わたしの心の底にある、あの子との思い出。中学の授業が終わった後に、あの子の家に遊びに行った。結構大きな家。商売をやってて、サラリーマンの家の子のわたしはびっくり。


でも気があった。好きな男の子の話、将来の話、家庭の内情の話。なんでも話せた。

夏休み、あの子の家にひとり遊びに行った日。あの日がふたりだけで会った最後だったのかな。

高校進学して学校は別々。携帯などなかったあの頃は連絡するのも一苦労。だんだん疎遠にはなつた。


大学進学が決まり、家を離れることになったわたしに、結婚式の招待状が届いた。あの子がお婿さんをとって結婚式をするのだ。家を継ぐための縁談と人に聞いた。あまりの急な話に言葉もなく、連絡さえ出来なかった。


わたしの入学式と重なったあの子の結婚式。
わたしは入学式に出席し、学生生活に慣れるため必死だった。
あの子の事は忘れて暮らした。


風のうわさで、家業の商売を夫婦で継いだこと、女の子が産まれたことなど知った。
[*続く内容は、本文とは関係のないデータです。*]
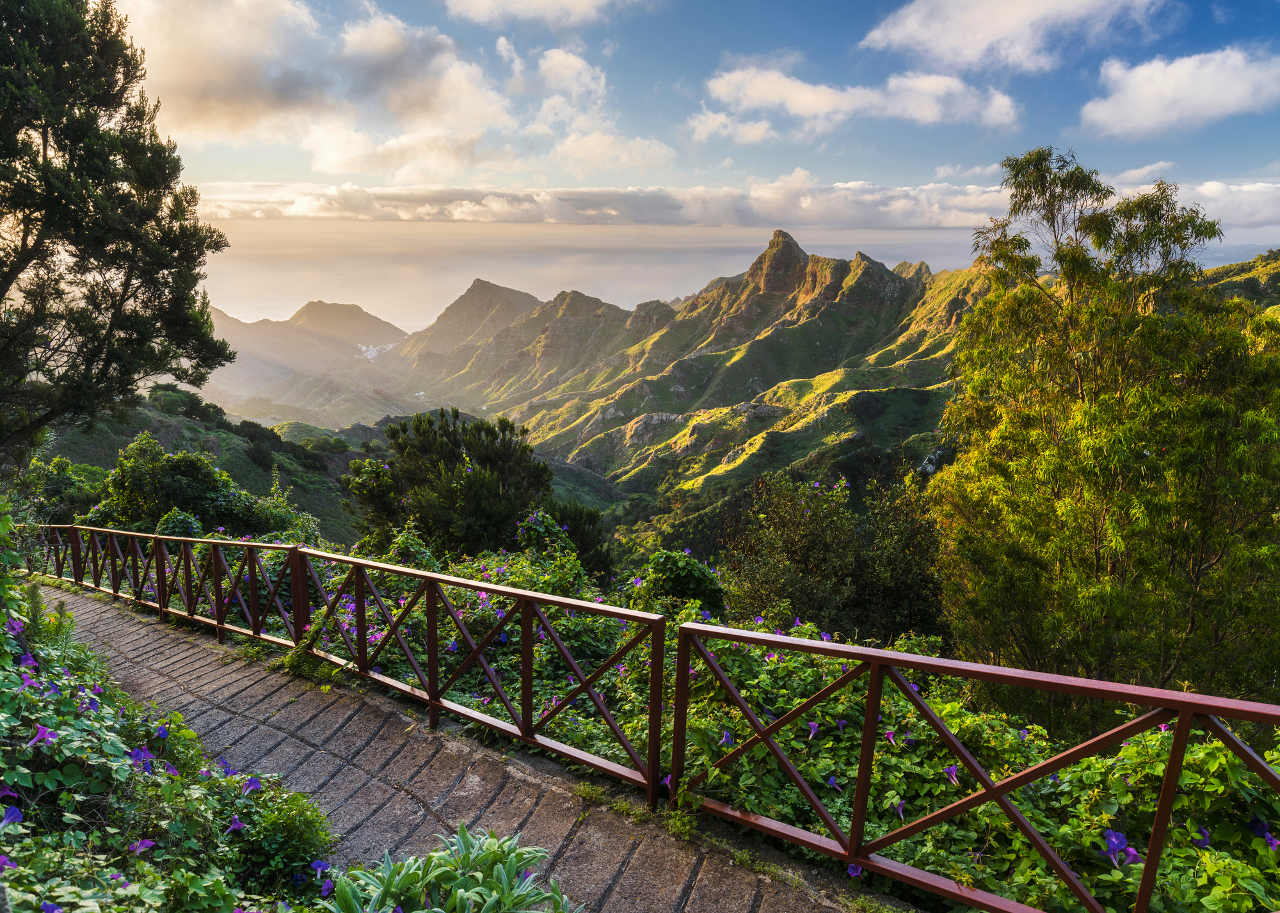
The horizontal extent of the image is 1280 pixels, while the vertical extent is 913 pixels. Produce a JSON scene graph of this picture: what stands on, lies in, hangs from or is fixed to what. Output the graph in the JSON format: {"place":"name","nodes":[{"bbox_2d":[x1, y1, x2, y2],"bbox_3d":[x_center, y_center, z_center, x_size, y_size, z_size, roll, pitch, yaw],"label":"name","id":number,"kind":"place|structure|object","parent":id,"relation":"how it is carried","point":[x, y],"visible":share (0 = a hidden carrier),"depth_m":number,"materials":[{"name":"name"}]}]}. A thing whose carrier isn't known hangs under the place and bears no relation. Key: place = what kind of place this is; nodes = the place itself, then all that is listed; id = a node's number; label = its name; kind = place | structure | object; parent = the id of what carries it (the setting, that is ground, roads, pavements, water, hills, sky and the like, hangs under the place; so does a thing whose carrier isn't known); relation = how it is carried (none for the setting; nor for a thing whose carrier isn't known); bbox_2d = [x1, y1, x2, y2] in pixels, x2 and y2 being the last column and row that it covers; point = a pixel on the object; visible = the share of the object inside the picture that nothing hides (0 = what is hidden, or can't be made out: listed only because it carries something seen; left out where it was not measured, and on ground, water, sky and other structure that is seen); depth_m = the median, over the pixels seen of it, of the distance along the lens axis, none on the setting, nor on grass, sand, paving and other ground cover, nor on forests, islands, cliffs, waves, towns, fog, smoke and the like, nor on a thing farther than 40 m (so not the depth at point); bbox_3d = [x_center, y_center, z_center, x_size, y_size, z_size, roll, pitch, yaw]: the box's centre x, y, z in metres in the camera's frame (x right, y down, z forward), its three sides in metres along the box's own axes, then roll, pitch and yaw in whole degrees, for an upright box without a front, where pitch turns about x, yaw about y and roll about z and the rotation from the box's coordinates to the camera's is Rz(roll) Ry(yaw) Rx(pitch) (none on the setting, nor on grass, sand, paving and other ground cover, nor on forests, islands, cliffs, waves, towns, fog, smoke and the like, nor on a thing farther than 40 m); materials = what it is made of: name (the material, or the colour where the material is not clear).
{"place":"outdoors","nodes":[
{"label":"outdoors","id":0,"kind":"place"},
{"bbox_2d":[32,389,389,542],"label":"hillside","id":1,"kind":"structure","parent":0,"point":[127,439],"materials":[{"name":"green plant"}]},
{"bbox_2d":[25,456,108,524],"bbox_3d":[-16.316,1.481,22.547,3.369,2.961,3.912,1,10,0],"label":"shrub","id":2,"kind":"object","parent":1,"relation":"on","point":[60,481],"visible":0.55,"depth_m":22.21,"materials":[{"name":"green plant"}]},
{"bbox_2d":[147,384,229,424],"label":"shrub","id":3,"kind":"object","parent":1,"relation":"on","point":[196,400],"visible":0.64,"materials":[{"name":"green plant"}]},
{"bbox_2d":[88,437,309,540],"bbox_3d":[-9.895,1.442,17.759,4.758,3.670,4.175,1,10,0],"label":"shrub","id":4,"kind":"object","parent":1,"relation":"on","point":[130,470],"visible":0.68,"depth_m":17.14,"materials":[{"name":"green plant"}]},
{"bbox_2d":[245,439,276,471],"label":"shrub","id":5,"kind":"object","parent":1,"relation":"on","point":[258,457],"visible":0.87,"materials":[{"name":"green plant"}]},
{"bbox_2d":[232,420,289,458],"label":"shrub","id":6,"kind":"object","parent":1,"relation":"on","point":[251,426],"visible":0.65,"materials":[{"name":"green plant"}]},
{"bbox_2d":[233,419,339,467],"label":"shrub","id":7,"kind":"object","parent":1,"relation":"on","point":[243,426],"visible":0.72,"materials":[{"name":"green plant"}]},
{"bbox_2d":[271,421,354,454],"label":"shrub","id":8,"kind":"object","parent":1,"relation":"on","point":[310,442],"visible":0.68,"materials":[{"name":"green plant"}]},
{"bbox_2d":[191,301,417,424],"label":"mountain","id":9,"kind":"structure","parent":0,"point":[354,309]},
{"bbox_2d":[117,0,519,178],"label":"cloud","id":10,"kind":"structure","parent":0,"point":[184,77],"materials":[{"name":"white"}]},
{"bbox_2d":[18,582,906,912],"label":"paved path","id":11,"kind":"structure","parent":0,"point":[223,716],"materials":[{"name":"grey stone"}]},
{"bbox_2d":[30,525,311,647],"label":"metal railing","id":12,"kind":"object","parent":11,"relation":"on","point":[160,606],"visible":0.77,"depth_m":8.23,"materials":[{"name":"metal"}]},
{"bbox_2d":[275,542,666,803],"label":"metal railing","id":13,"kind":"object","parent":11,"relation":"on","point":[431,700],"visible":0.92,"depth_m":4.91,"materials":[{"name":"metal"}]},
{"bbox_2d":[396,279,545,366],"label":"mountain","id":14,"kind":"structure","parent":0,"point":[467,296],"materials":[{"name":"stone"}]},
{"bbox_2d":[443,0,641,28],"label":"cloud","id":15,"kind":"structure","parent":0,"point":[580,1],"materials":[{"name":"white"}]},
{"bbox_2d":[499,42,674,174],"label":"cloud","id":16,"kind":"structure","parent":0,"point":[570,144],"materials":[{"name":"white"}]},
{"bbox_2d":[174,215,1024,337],"label":"sea","id":17,"kind":"structure","parent":0,"point":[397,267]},
{"bbox_2d":[110,0,1279,329],"label":"sky","id":18,"kind":"structure","parent":0,"point":[943,173],"materials":[{"name":"blue"}]},
{"bbox_2d":[682,108,779,144],"label":"cloud","id":19,"kind":"structure","parent":0,"point":[701,126],"materials":[{"name":"white"}]},
{"bbox_2d":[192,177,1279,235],"label":"cloud","id":20,"kind":"structure","parent":0,"point":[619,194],"materials":[{"name":"white"}]},
{"bbox_2d":[337,225,1279,537],"label":"mountain","id":21,"kind":"structure","parent":0,"point":[827,322],"materials":[{"name":"green plant"}]},
{"bbox_2d":[699,64,1023,135],"label":"cloud","id":22,"kind":"structure","parent":0,"point":[809,111],"materials":[{"name":"white"}]},
{"bbox_2d":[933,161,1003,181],"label":"cloud","id":23,"kind":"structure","parent":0,"point":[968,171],"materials":[{"name":"white"}]},
{"bbox_2d":[859,0,1172,71],"label":"cloud","id":24,"kind":"structure","parent":0,"point":[969,40],"materials":[{"name":"white"}]},
{"bbox_2d":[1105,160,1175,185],"label":"cloud","id":25,"kind":"structure","parent":0,"point":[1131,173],"materials":[{"name":"white"}]},
{"bbox_2d":[1079,47,1279,138],"label":"cloud","id":26,"kind":"structure","parent":0,"point":[1152,95],"materials":[{"name":"white"}]},
{"bbox_2d":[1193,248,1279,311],"label":"hill","id":27,"kind":"structure","parent":0,"point":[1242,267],"materials":[{"name":"green plant"}]},
{"label":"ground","id":28,"kind":"structure","parent":0},
{"bbox_2d":[0,0,234,464],"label":"tree","id":29,"kind":"object","parent":28,"relation":"on","point":[120,89],"visible":0.98,"depth_m":9.93,"materials":[{"name":"plant"}]},
{"bbox_2d":[0,515,334,912],"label":"flowering shrub","id":30,"kind":"object","parent":28,"relation":"on","point":[86,770],"visible":0.81,"depth_m":3.36,"materials":[{"name":"green plant"}]},
{"bbox_2d":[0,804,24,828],"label":"purple flower","id":31,"kind":"object","parent":30,"relation":"attached to","point":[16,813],"visible":0.82,"depth_m":2.99,"materials":[{"name":"purple plant"}]},
{"bbox_2d":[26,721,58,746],"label":"purple flower","id":32,"kind":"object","parent":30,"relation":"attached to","point":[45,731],"visible":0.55,"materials":[{"name":"purple plant"}]},
{"bbox_2d":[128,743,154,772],"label":"purple flower","id":33,"kind":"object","parent":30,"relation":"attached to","point":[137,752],"visible":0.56,"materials":[{"name":"plant"}]},
{"bbox_2d":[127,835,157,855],"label":"purple flower","id":34,"kind":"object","parent":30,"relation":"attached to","point":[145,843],"visible":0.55,"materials":[{"name":"purple plant"}]},
{"bbox_2d":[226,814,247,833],"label":"purple flower","id":35,"kind":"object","parent":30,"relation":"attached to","point":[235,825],"visible":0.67,"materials":[{"name":"purple plant"}]},
{"bbox_2d":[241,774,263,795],"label":"purple flower","id":36,"kind":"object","parent":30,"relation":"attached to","point":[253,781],"visible":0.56,"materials":[{"name":"purple plant"}]},
{"bbox_2d":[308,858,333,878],"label":"purple flower","id":37,"kind":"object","parent":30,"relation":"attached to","point":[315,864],"visible":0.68,"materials":[{"name":"plant"}]},
{"bbox_2d":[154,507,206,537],"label":"shrub","id":38,"kind":"object","parent":28,"relation":"on","point":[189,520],"visible":0.4,"depth_m":14.33,"materials":[{"name":"green plant"}]},
{"bbox_2d":[232,786,334,895],"bbox_3d":[-1.591,1.719,3.538,0.532,0.503,0.549,1,10,0],"label":"shrub","id":39,"kind":"object","parent":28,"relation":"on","point":[292,828],"visible":0.77,"depth_m":3.47,"materials":[{"name":"green plant"}]},
{"bbox_2d":[319,822,581,912],"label":"plant","id":40,"kind":"object","parent":28,"relation":"on","point":[464,859],"visible":0.98,"depth_m":2.88,"materials":[{"name":"green plant"}]},
{"bbox_2d":[344,408,559,560],"bbox_3d":[-4.081,1.695,18.023,5.107,5.374,4.790,1,10,0],"label":"tree","id":41,"kind":"object","parent":28,"relation":"on","point":[485,460],"visible":0.89,"depth_m":17.04,"materials":[{"name":"plant"}]},
{"bbox_2d":[549,501,615,580],"bbox_3d":[-1.674,2.608,19.930,2.410,3.019,2.511,1,10,0],"label":"shrub","id":42,"kind":"object","parent":28,"relation":"on","point":[575,530],"visible":0.51,"depth_m":19.55,"materials":[{"name":"green plant"}]},
{"bbox_2d":[628,550,727,613],"bbox_3d":[0.388,1.527,8.655,1.197,1.075,1.170,1,10,0],"label":"shrub","id":43,"kind":"object","parent":28,"relation":"on","point":[696,583],"visible":0.63,"depth_m":8.41,"materials":[{"name":"green plant"}]},
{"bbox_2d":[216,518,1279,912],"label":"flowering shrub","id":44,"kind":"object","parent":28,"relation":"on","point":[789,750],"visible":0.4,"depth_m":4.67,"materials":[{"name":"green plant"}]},
{"bbox_2d":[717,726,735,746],"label":"purple flower","id":45,"kind":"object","parent":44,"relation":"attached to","point":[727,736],"visible":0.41,"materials":[{"name":"plant"}]},
{"bbox_2d":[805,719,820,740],"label":"purple flower","id":46,"kind":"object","parent":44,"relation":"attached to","point":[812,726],"visible":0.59,"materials":[{"name":"purple plant"}]},
{"bbox_2d":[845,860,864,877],"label":"purple flower","id":47,"kind":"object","parent":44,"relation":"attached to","point":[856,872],"visible":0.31,"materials":[{"name":"plant"}]},
{"bbox_2d":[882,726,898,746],"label":"purple flower","id":48,"kind":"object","parent":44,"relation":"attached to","point":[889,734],"visible":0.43,"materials":[{"name":"plant"}]},
{"bbox_2d":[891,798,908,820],"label":"purple flower","id":49,"kind":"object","parent":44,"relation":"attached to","point":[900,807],"visible":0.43,"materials":[{"name":"purple plant"}]},
{"bbox_2d":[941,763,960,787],"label":"purple flower","id":50,"kind":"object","parent":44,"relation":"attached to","point":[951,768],"visible":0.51,"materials":[{"name":"purple plant"}]},
{"bbox_2d":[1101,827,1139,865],"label":"purple flower","id":51,"kind":"object","parent":44,"relation":"attached to","point":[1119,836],"visible":0.54,"depth_m":3.19,"materials":[{"name":"purple plant"}]},
{"bbox_2d":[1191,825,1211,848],"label":"purple flower","id":52,"kind":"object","parent":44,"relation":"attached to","point":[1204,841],"visible":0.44,"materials":[{"name":"purple plant"}]},
{"bbox_2d":[717,470,946,645],"bbox_3d":[3.167,2.245,13.117,4.159,3.964,3.768,1,10,0],"label":"shrub","id":53,"kind":"object","parent":28,"relation":"on","point":[789,544],"visible":0.85,"depth_m":12.50,"materials":[{"name":"green plant"}]},
{"bbox_2d":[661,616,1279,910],"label":"metal railing","id":54,"kind":"object","parent":28,"relation":"on","point":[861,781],"visible":0.91,"depth_m":3.12,"materials":[{"name":"metal"}]},
{"bbox_2d":[928,145,1279,727],"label":"tree","id":55,"kind":"object","parent":28,"relation":"on","point":[1103,397],"visible":0.98,"depth_m":8.57,"materials":[{"name":"green plant"}]}
]}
わたしは心の中で、結婚式に出席出来なかったこと、疎遠になったことを詫びていた。


月日は過ぎ、わたしの子育てもひと段落した40歳半ば、思い切ってあの子に年賀状を出した。住所が変わってないのが救いだった。頑張ってやつてるよ、と寒中見舞いを貰った。凄く凄く嬉しかった。あれから、年賀状のやり取りだけだか続いている。会おうという話にはならない。わたしとの縁は薄い人なんだな、と思う。

長く生きていれば何かが、縁を遮ぎるような出来事が起きます。それで心残りなら、自分で縁を繋ぐことが大切なんだと思いました。